Instructions for the task:
In the thread below about setting a Nutch schema field to a constant value, which plugin does the reply suggest?

Exercise text:
§

Re: Setting the Nutchschema field to a constant value

Posted by Julien Nioche <li...@gmail.com>.
Have a look at the subcollection plugin - I haven't used it myself but I
think it does what you need

Julien
-- 
DigitalPebble Ltd

Open Source Solutions for Text Engineering
http://www.digitalpebble.com

On 26 August 2010 19:03, Nemani, Raj <Ra...@turner.com> wrote:

> All,
>
>
>
> I was wondering if I can force a constant value into one of the fields
> defined in Nutch's schema.  Here is the scenario.
>
>
>
> I have two sub-sites that I would like to crawl separately.  Something
> like
>
>
>
> http://parentsite.mydomain.com/site1/index.php
>
>
>
> http://parentsite.mydomain.com/site12/index.php
>
>
>
>
>
> I am sending the results of the crawl to the same Solr/Lucene index.
> The Index is used by a drupal website to provide search results to the
> user.
>
>
>
> The user has checkboxes on the drupal website to search for either Site1
> search results or site 2 search results.
>
>
>
> Here is the problem.  There is no way for me to differentiate between
> site1 and site2 documents in the index.
>
>
>
> One of the Schema fields generated by the Nutch document is called
> 'site'.  Ideally this should have been a good field for me to use to
> differentiate
>
> between the documents in the index.  But for the sub-sites I am crawling
> the 'Site' field value will be set to "parentsite.mydomain.com" because
> both the urls have the same site value.
>
>
>
> That is reason for me ask this question.  Can I set the value of 'Site"
> field to "Site1" for Site1 url and "Site2" for site 2 url crawls.
>
>
>
> Hope I have explained the scenario clearly.  If what I am thinking is
> not possible then can I  achieve my ultimate objective in any other way.
>
>
>
> Thanks so much in advance
>
> Raj
>
>
>
>
>
>

§

Dataset extract:

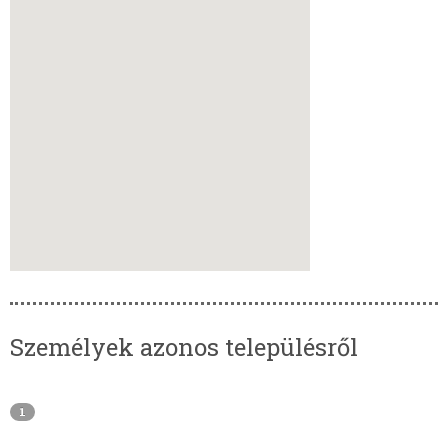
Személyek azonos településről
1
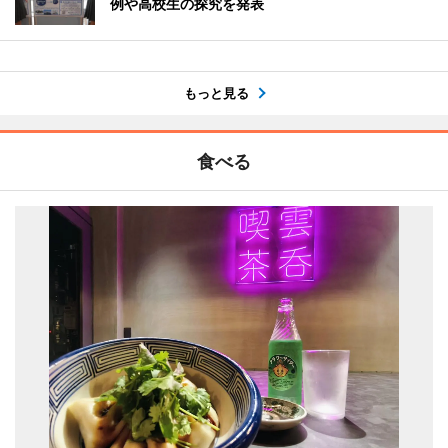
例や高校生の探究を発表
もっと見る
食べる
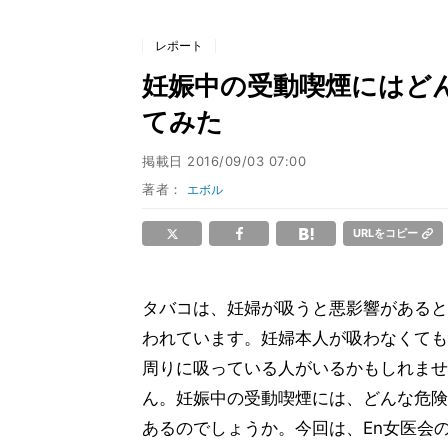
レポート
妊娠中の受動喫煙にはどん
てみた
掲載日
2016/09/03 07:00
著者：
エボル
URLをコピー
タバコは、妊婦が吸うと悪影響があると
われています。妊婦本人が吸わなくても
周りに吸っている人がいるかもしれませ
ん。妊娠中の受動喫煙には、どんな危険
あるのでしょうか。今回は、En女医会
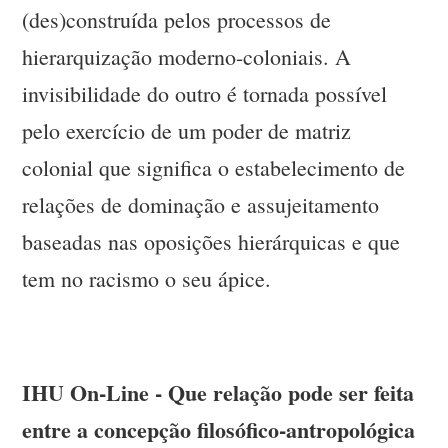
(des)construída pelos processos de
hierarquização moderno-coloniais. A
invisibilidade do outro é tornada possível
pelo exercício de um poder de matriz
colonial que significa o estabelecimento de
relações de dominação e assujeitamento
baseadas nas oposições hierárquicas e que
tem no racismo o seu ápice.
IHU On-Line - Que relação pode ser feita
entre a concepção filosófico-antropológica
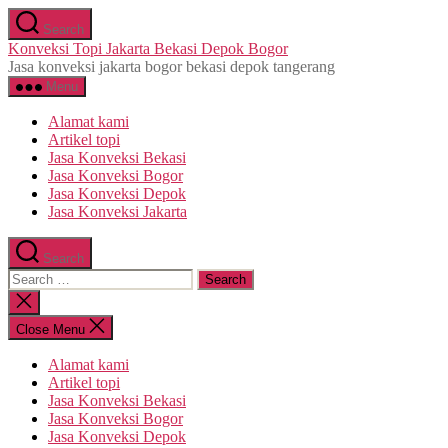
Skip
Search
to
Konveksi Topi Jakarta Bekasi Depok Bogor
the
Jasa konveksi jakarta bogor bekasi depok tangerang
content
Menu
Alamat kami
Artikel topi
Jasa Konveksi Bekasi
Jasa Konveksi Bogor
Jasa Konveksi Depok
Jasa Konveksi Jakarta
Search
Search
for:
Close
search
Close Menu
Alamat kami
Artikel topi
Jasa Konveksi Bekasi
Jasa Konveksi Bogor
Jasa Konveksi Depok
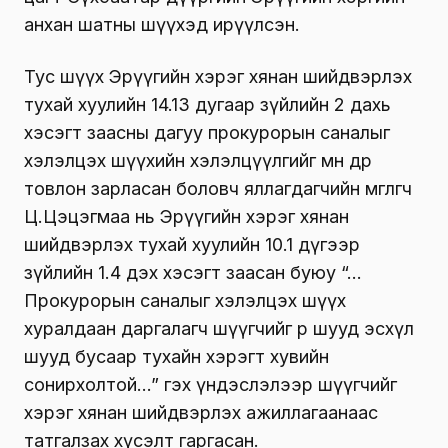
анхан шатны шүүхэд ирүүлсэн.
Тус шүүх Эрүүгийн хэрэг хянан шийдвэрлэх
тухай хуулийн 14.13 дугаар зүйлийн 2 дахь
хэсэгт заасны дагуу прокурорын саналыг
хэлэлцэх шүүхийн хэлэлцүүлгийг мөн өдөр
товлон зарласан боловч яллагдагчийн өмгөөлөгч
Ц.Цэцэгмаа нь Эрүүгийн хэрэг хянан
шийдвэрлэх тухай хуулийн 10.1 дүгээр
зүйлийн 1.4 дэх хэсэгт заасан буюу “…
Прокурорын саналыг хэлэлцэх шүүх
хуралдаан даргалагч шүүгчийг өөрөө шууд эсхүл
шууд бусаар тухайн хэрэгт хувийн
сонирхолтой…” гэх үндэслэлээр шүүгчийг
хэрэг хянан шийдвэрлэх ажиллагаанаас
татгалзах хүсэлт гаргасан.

§

Exercise result:
The subcollection plugin.